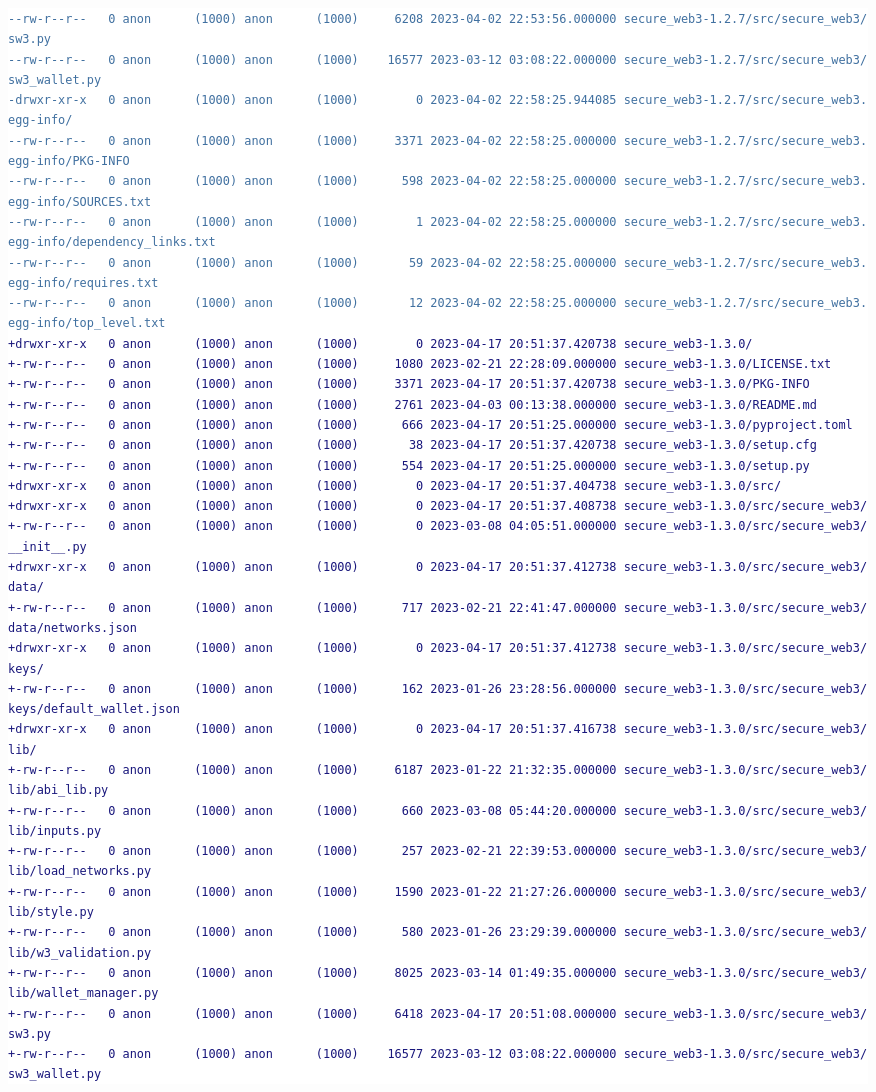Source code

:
 ```diff
--rw-r--r--   0 anon      (1000) anon      (1000)     6208 2023-04-02 22:53:56.000000 secure_web3-1.2.7/src/secure_web3/sw3.py
--rw-r--r--   0 anon      (1000) anon      (1000)    16577 2023-03-12 03:08:22.000000 secure_web3-1.2.7/src/secure_web3/sw3_wallet.py
-drwxr-xr-x   0 anon      (1000) anon      (1000)        0 2023-04-02 22:58:25.944085 secure_web3-1.2.7/src/secure_web3.egg-info/
--rw-r--r--   0 anon      (1000) anon      (1000)     3371 2023-04-02 22:58:25.000000 secure_web3-1.2.7/src/secure_web3.egg-info/PKG-INFO
--rw-r--r--   0 anon      (1000) anon      (1000)      598 2023-04-02 22:58:25.000000 secure_web3-1.2.7/src/secure_web3.egg-info/SOURCES.txt
--rw-r--r--   0 anon      (1000) anon      (1000)        1 2023-04-02 22:58:25.000000 secure_web3-1.2.7/src/secure_web3.egg-info/dependency_links.txt
--rw-r--r--   0 anon      (1000) anon      (1000)       59 2023-04-02 22:58:25.000000 secure_web3-1.2.7/src/secure_web3.egg-info/requires.txt
--rw-r--r--   0 anon      (1000) anon      (1000)       12 2023-04-02 22:58:25.000000 secure_web3-1.2.7/src/secure_web3.egg-info/top_level.txt
+drwxr-xr-x   0 anon      (1000) anon      (1000)        0 2023-04-17 20:51:37.420738 secure_web3-1.3.0/
+-rw-r--r--   0 anon      (1000) anon      (1000)     1080 2023-02-21 22:28:09.000000 secure_web3-1.3.0/LICENSE.txt
+-rw-r--r--   0 anon      (1000) anon      (1000)     3371 2023-04-17 20:51:37.420738 secure_web3-1.3.0/PKG-INFO
+-rw-r--r--   0 anon      (1000) anon      (1000)     2761 2023-04-03 00:13:38.000000 secure_web3-1.3.0/README.md
+-rw-r--r--   0 anon      (1000) anon      (1000)      666 2023-04-17 20:51:25.000000 secure_web3-1.3.0/pyproject.toml
+-rw-r--r--   0 anon      (1000) anon      (1000)       38 2023-04-17 20:51:37.420738 secure_web3-1.3.0/setup.cfg
+-rw-r--r--   0 anon      (1000) anon      (1000)      554 2023-04-17 20:51:25.000000 secure_web3-1.3.0/setup.py
+drwxr-xr-x   0 anon      (1000) anon      (1000)        0 2023-04-17 20:51:37.404738 secure_web3-1.3.0/src/
+drwxr-xr-x   0 anon      (1000) anon      (1000)        0 2023-04-17 20:51:37.408738 secure_web3-1.3.0/src/secure_web3/
+-rw-r--r--   0 anon      (1000) anon      (1000)        0 2023-03-08 04:05:51.000000 secure_web3-1.3.0/src/secure_web3/__init__.py
+drwxr-xr-x   0 anon      (1000) anon      (1000)        0 2023-04-17 20:51:37.412738 secure_web3-1.3.0/src/secure_web3/data/
+-rw-r--r--   0 anon      (1000) anon      (1000)      717 2023-02-21 22:41:47.000000 secure_web3-1.3.0/src/secure_web3/data/networks.json
+drwxr-xr-x   0 anon      (1000) anon      (1000)        0 2023-04-17 20:51:37.412738 secure_web3-1.3.0/src/secure_web3/keys/
+-rw-r--r--   0 anon      (1000) anon      (1000)      162 2023-01-26 23:28:56.000000 secure_web3-1.3.0/src/secure_web3/keys/default_wallet.json
+drwxr-xr-x   0 anon      (1000) anon      (1000)        0 2023-04-17 20:51:37.416738 secure_web3-1.3.0/src/secure_web3/lib/
+-rw-r--r--   0 anon      (1000) anon      (1000)     6187 2023-01-22 21:32:35.000000 secure_web3-1.3.0/src/secure_web3/lib/abi_lib.py
+-rw-r--r--   0 anon      (1000) anon      (1000)      660 2023-03-08 05:44:20.000000 secure_web3-1.3.0/src/secure_web3/lib/inputs.py
+-rw-r--r--   0 anon      (1000) anon      (1000)      257 2023-02-21 22:39:53.000000 secure_web3-1.3.0/src/secure_web3/lib/load_networks.py
+-rw-r--r--   0 anon      (1000) anon      (1000)     1590 2023-01-22 21:27:26.000000 secure_web3-1.3.0/src/secure_web3/lib/style.py
+-rw-r--r--   0 anon      (1000) anon      (1000)      580 2023-01-26 23:29:39.000000 secure_web3-1.3.0/src/secure_web3/lib/w3_validation.py
+-rw-r--r--   0 anon      (1000) anon      (1000)     8025 2023-03-14 01:49:35.000000 secure_web3-1.3.0/src/secure_web3/lib/wallet_manager.py
+-rw-r--r--   0 anon      (1000) anon      (1000)     6418 2023-04-17 20:51:08.000000 secure_web3-1.3.0/src/secure_web3/sw3.py
+-rw-r--r--   0 anon      (1000) anon      (1000)    16577 2023-03-12 03:08:22.000000 secure_web3-1.3.0/src/secure_web3/sw3_wallet.py
```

## TASK ITEM
For the word "setup", work out how many lines of the entries contain it, and state the number alone.

## RESULT
2